3. One IOM member seemed to indicate that SEID wasn’t intended to replace the name “ME” or the criteria that support ME. But the report indicated seemed to indicate that it was. Could you clarify what was intended relative to the name “ME” and the ME-ICC and CCC criteria.
4. Adding onto Scarecrow’s question on Fukuda CFS without PEM – did the committee discuss what they felt should happen to Fukuda and Empirical once SEID is pulled out? Did they expect these criteria to be disbanded?
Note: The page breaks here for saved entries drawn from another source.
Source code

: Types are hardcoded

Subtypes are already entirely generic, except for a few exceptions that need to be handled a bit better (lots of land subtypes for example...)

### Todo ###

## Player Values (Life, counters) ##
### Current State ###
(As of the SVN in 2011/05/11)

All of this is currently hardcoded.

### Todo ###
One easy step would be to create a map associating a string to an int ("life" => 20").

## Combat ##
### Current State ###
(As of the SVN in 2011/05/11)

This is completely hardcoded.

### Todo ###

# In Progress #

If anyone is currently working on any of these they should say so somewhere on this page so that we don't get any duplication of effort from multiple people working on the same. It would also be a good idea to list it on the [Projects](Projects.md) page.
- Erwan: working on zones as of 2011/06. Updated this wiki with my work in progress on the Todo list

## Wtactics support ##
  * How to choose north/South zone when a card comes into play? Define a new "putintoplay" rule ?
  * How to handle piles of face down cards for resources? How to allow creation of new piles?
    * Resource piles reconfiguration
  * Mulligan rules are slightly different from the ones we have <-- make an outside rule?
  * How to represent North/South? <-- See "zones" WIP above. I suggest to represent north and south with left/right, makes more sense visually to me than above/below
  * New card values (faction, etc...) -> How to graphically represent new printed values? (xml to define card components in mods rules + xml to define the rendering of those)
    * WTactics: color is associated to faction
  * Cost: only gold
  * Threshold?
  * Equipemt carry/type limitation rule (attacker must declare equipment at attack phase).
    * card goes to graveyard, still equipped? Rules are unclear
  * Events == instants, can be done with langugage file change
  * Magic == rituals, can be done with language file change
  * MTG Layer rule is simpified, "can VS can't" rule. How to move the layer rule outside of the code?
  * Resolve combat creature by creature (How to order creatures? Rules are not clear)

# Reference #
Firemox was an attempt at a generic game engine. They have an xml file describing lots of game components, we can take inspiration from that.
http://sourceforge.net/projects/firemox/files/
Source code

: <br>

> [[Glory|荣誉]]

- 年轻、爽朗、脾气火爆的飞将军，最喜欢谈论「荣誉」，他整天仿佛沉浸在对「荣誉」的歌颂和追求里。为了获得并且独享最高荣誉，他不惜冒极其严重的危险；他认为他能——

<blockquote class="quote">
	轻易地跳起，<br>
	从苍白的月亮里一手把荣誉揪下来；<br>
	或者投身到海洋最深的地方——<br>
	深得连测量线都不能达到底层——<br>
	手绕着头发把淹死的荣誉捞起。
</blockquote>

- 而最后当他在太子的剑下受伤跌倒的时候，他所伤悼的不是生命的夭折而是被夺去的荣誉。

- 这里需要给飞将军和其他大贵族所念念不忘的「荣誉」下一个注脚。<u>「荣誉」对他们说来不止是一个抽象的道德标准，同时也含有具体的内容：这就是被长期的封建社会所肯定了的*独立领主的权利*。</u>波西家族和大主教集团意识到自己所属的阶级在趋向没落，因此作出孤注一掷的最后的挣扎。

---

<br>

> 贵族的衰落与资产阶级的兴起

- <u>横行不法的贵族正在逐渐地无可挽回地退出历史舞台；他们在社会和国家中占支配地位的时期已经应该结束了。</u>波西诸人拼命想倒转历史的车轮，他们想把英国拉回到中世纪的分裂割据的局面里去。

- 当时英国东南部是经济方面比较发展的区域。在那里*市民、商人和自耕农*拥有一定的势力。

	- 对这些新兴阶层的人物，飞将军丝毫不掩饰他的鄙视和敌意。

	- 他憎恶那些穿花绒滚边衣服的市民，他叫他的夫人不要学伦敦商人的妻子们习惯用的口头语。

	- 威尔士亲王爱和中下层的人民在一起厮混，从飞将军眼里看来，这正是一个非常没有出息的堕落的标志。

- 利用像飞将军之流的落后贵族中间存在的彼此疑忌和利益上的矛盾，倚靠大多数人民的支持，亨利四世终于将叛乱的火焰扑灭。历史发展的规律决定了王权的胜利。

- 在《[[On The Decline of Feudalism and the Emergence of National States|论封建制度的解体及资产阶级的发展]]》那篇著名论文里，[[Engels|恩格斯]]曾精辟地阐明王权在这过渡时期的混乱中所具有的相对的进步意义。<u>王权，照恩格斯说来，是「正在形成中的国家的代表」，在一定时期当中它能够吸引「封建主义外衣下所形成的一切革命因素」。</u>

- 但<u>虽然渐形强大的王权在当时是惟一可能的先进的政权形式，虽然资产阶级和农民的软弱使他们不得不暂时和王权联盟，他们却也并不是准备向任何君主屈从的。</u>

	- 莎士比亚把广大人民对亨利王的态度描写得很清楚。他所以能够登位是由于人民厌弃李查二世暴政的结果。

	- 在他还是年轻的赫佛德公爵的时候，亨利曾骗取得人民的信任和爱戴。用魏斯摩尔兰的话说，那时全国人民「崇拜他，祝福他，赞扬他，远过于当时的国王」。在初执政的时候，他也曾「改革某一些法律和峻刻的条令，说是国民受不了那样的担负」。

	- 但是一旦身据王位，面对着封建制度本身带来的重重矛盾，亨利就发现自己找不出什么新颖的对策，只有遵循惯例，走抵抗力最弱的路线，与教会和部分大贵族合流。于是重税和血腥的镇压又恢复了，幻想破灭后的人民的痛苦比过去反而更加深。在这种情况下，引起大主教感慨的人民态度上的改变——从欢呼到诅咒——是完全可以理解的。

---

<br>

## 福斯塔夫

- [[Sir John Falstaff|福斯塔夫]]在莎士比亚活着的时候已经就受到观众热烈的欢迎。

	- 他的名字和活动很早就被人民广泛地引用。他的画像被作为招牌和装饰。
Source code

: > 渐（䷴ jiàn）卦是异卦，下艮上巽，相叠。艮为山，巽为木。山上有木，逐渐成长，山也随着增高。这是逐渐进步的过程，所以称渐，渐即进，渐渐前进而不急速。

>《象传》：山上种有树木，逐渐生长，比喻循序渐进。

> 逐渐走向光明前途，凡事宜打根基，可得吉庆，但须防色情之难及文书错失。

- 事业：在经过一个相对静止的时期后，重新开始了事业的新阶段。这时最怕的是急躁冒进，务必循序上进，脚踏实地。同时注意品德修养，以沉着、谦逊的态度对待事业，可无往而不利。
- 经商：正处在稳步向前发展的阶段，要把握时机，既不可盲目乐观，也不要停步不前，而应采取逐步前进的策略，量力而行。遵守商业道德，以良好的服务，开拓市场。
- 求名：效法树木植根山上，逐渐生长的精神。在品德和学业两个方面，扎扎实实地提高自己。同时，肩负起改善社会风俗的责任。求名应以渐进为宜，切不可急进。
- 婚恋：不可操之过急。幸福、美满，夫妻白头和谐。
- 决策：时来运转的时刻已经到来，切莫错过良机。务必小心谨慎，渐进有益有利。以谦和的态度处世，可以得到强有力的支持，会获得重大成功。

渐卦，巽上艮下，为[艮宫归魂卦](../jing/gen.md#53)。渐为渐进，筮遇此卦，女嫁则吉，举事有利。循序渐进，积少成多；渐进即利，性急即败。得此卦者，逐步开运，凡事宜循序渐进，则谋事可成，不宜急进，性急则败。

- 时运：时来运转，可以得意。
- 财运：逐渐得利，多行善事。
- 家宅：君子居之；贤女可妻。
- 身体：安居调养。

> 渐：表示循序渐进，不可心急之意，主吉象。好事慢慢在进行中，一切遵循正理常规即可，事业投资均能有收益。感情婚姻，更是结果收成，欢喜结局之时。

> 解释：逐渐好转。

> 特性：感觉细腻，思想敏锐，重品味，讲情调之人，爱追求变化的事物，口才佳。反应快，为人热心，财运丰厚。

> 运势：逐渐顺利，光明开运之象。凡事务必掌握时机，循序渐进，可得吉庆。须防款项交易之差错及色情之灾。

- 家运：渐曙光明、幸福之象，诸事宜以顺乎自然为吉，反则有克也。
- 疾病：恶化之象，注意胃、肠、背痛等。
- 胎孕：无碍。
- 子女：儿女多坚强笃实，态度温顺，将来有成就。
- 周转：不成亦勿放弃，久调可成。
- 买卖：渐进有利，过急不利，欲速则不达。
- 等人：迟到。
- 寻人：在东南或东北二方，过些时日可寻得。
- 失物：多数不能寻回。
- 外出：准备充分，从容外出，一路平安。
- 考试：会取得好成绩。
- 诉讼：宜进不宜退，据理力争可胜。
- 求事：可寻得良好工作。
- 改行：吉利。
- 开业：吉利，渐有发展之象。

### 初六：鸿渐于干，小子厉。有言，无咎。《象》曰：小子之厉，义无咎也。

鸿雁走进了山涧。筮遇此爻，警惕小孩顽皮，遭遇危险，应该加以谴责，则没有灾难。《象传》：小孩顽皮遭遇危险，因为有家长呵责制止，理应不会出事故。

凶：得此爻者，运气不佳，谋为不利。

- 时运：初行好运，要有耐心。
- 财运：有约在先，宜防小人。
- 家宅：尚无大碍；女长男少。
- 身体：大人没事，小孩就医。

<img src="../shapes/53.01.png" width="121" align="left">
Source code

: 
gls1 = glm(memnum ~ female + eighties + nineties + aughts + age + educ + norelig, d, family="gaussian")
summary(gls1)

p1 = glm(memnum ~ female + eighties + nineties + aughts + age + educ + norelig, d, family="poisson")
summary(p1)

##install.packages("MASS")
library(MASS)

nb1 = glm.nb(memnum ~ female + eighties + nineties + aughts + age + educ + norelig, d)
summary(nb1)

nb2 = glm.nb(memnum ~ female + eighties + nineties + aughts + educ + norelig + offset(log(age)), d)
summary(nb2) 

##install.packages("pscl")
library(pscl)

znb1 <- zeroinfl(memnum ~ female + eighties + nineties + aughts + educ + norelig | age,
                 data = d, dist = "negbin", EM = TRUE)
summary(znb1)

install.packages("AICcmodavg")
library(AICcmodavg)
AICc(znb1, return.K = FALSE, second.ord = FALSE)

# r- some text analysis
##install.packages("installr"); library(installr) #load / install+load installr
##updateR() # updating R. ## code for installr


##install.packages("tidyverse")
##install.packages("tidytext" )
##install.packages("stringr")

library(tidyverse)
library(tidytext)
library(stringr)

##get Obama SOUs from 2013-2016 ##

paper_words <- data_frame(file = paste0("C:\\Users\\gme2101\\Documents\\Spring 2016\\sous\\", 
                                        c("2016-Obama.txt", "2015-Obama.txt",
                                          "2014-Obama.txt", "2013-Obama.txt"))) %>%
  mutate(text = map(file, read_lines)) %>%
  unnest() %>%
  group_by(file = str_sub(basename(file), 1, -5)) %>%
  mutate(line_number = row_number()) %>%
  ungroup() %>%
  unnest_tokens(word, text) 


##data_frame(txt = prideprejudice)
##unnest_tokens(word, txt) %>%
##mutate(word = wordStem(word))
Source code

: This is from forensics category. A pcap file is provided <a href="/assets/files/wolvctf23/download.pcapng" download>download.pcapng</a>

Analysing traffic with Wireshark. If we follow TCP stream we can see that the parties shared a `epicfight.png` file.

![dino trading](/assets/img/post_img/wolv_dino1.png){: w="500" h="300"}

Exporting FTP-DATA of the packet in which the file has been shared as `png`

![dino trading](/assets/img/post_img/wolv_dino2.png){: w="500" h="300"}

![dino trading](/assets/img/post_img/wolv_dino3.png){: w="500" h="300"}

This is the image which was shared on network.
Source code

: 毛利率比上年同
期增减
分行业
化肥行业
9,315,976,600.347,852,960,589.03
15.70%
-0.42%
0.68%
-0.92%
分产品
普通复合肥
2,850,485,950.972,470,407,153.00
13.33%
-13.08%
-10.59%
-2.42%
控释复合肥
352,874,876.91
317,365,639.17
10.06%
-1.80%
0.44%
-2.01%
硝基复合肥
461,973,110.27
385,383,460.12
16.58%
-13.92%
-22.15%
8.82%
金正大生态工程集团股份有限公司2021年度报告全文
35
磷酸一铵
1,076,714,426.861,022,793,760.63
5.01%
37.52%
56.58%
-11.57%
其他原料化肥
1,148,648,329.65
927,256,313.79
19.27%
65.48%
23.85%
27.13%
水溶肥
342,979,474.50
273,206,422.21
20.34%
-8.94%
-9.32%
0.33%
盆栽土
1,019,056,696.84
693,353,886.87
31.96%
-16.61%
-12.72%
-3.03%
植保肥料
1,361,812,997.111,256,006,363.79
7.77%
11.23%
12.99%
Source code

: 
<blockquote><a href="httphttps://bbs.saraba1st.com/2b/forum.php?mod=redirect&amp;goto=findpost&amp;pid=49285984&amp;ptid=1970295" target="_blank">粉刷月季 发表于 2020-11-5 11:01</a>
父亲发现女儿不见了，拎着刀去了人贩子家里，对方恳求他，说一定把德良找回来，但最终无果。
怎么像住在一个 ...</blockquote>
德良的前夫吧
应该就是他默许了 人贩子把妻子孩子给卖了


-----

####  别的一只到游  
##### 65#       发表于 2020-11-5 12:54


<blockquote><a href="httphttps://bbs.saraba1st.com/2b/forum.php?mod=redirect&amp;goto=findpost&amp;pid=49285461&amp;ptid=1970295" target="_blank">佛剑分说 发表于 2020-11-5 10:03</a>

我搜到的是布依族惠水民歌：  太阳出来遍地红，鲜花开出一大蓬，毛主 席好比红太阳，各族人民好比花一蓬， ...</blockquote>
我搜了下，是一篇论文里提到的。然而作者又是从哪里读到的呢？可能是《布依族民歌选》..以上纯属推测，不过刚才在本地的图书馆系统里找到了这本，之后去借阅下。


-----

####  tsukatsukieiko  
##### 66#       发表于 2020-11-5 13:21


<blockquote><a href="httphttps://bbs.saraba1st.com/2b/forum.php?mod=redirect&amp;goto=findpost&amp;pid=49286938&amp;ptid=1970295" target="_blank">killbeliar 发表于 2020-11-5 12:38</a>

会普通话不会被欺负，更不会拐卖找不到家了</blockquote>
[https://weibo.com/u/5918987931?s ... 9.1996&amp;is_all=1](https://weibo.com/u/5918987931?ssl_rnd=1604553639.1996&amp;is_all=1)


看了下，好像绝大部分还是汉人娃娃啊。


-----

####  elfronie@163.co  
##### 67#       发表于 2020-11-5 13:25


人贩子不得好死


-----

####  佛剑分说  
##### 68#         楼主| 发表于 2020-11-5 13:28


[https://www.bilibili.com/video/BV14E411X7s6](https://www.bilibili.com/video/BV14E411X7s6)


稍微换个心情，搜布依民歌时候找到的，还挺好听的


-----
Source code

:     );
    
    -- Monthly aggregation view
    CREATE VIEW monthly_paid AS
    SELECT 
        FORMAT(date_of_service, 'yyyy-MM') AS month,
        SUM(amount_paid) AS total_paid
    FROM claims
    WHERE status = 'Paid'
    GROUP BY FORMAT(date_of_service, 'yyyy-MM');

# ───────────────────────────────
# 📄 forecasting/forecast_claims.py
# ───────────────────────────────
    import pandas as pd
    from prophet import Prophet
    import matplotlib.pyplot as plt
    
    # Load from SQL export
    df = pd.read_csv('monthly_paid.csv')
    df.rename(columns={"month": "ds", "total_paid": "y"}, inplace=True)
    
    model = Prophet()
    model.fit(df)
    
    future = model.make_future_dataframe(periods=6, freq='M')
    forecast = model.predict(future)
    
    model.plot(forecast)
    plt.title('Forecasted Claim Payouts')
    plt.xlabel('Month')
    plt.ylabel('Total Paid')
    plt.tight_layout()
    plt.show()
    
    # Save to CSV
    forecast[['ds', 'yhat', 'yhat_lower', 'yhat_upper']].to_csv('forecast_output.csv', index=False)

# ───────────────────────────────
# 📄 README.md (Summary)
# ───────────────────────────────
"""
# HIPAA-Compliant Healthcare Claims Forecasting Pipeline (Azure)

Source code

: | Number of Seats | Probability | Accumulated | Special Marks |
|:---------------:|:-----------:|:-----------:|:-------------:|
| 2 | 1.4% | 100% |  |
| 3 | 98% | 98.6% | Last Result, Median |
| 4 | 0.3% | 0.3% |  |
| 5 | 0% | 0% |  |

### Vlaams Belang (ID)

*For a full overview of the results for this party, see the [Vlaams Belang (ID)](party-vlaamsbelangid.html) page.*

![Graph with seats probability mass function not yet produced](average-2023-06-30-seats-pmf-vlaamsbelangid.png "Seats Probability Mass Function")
5. Others have asked important questions on severe patients, many of whom have neurological symptoms that are not included in the criteria. With those questions in mind, did the IOM panel evaluate whether these diagnostic criteria would be reliable in the diagnosis of the most severe patients who may be bedbound and dependent on caretakers? Put another way, would doctors recognize a severely ill patient as an SEID patient based on the disease description and the criteria provided?
6. Was there a reason why selected guidance on differential diagnosis (as opposed to a list of exclusionary conditions) was not provided? For instance, particularly given the history of conflating this disease with depression, guidance on how to do a differential diagnosis between this disease and depression would help increase diagnostic reliability and avoid this becoming the new wastebin.
7. Was there any discussion of how to evaluate the validity and reliability of these new criteria for this disease prior to rollout? Same question for the diagnostic tools being recommended if they have not already been evaluated specifically for this disease. If not, shouldn’t that be done before these criteria are rolled out, especially given the lack of recommended biomarkers.
8. Was there a reason why the clinical guidelines used the term "ME/CFS (SEID)" to refer to this disease? Doesn't that risk causing additional confusion?
Thank you very much to everyone for taking part, and for submitting so many great questions.
Thank you also for having abided by the rules and guidelines, as this helped keep things simple.
I am going to ask the moderators to lock this thread now as we've reached the stated deadline for submissions. We'll work through these questions with the committee member and get the article up on the PR blog as soon as we can manage.